(Beginning of LISTED ENTRIES)

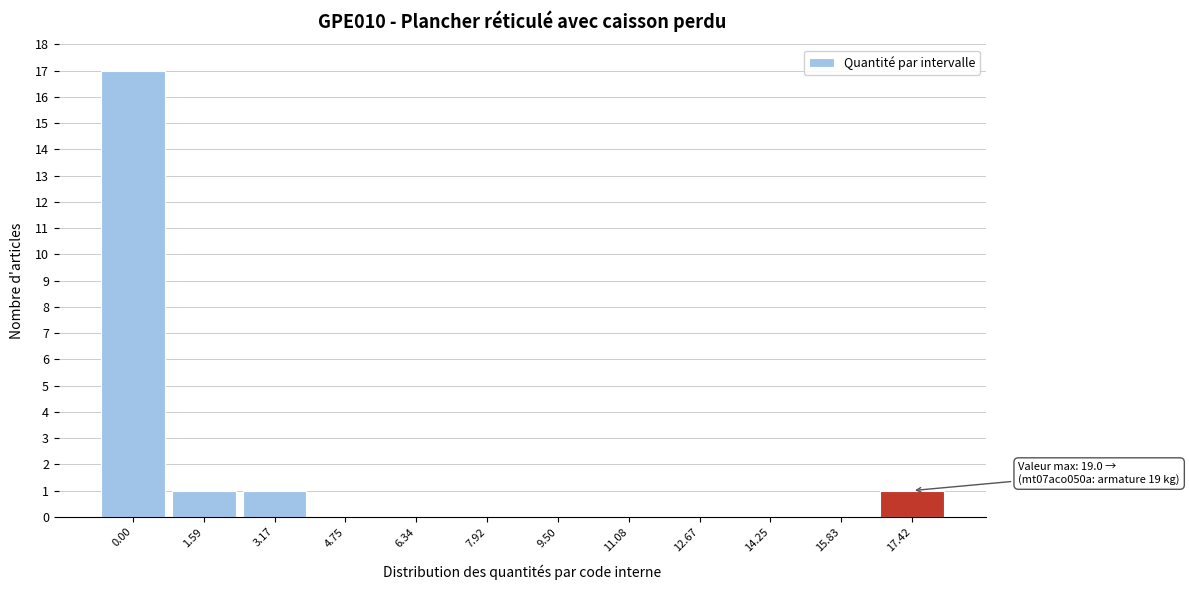

Reading left to right, what are all the values shown in this chart?

0.00=17	1.59=1	3.17=1	4.75=0	6.34=0	7.92=0	9.50=0	11.08=0	12.67=0	14.25=0	15.83=0	17.42=1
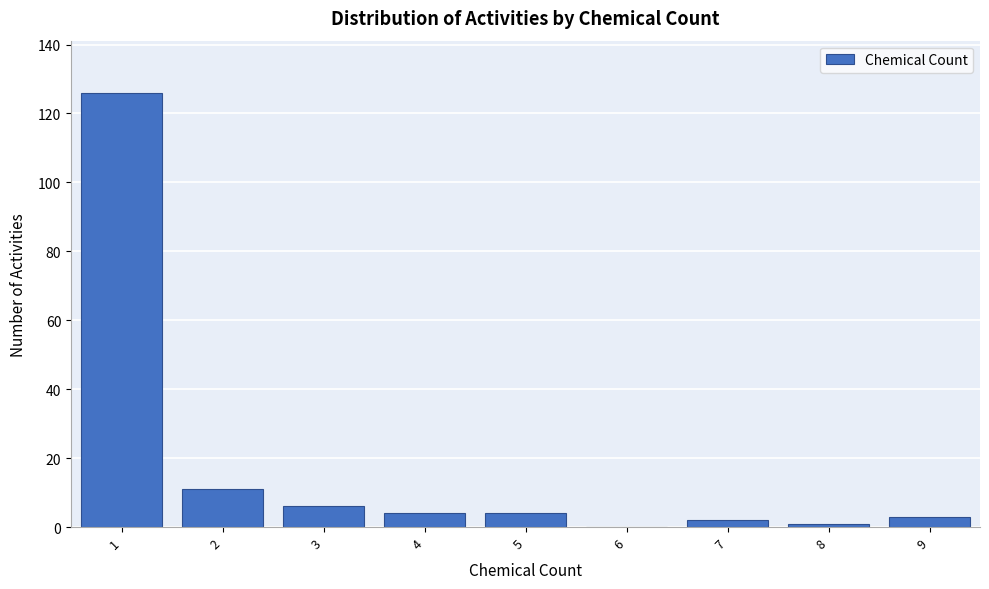

Reading left to right, list every bar in this chart as the range it spans on the x-axis followed by its height. The values are not printed on the chart, so give them approximately, as read against the axis.

0.5 to 1.5: 126
1.5 to 2.5: 12
2.5 to 3.5: 6
3.5 to 4.5: 4
4.5 to 5.5: 4
5.5 to 6.5: 0
6.5 to 7.5: 2
7.5 to 8.5: under 2
8.5 to 9.5: 4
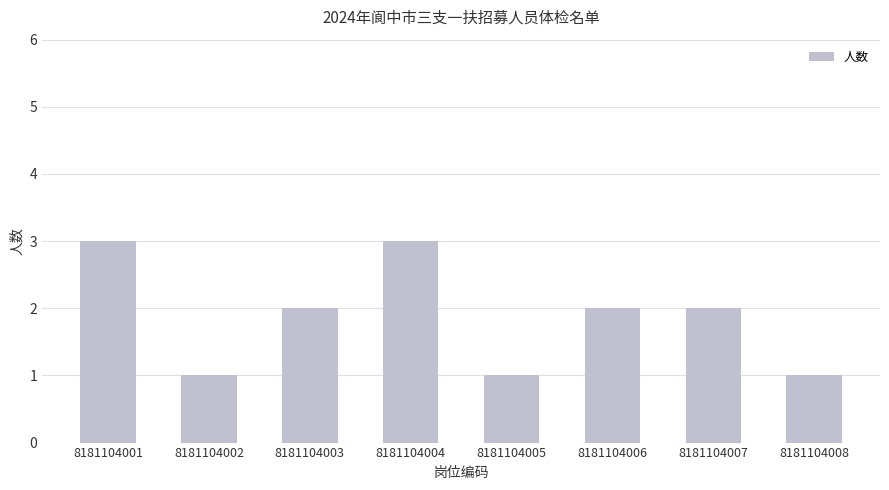

Reading left to right, extract all data points from this chart.

8181104001=3	8181104002=1	8181104003=2	8181104004=3	8181104005=1	8181104006=2	8181104007=2	8181104008=1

(End of LISTED ENTRIES)

__TASK TO CARRY OUT__. Can you rewrite all of the entries above with every "chart" changed to "graph" and nothing else altered, leaving the pictures out?

__EXERCISE ANSWER__.
Reading left to right, what are all the values shown in this graph?

0.00=17	1.59=1	3.17=1	4.75=0	6.34=0	7.92=0	9.50=0	11.08=0	12.67=0	14.25=0	15.83=0	17.42=1

Reading left to right, list every bar in this graph as the range it spans on the x-axis followed by its height. The values are not printed on the graph, so give them approximately, as read against the axis.

0.5 to 1.5: 126
1.5 to 2.5: 12
2.5 to 3.5: 6
3.5 to 4.5: 4
4.5 to 5.5: 4
5.5 to 6.5: 0
6.5 to 7.5: 2
7.5 to 8.5: under 2
8.5 to 9.5: 4

Reading left to right, extract all data points from this graph.

8181104001=3	8181104002=1	8181104003=2	8181104004=3	8181104005=1	8181104006=2	8181104007=2	8181104008=1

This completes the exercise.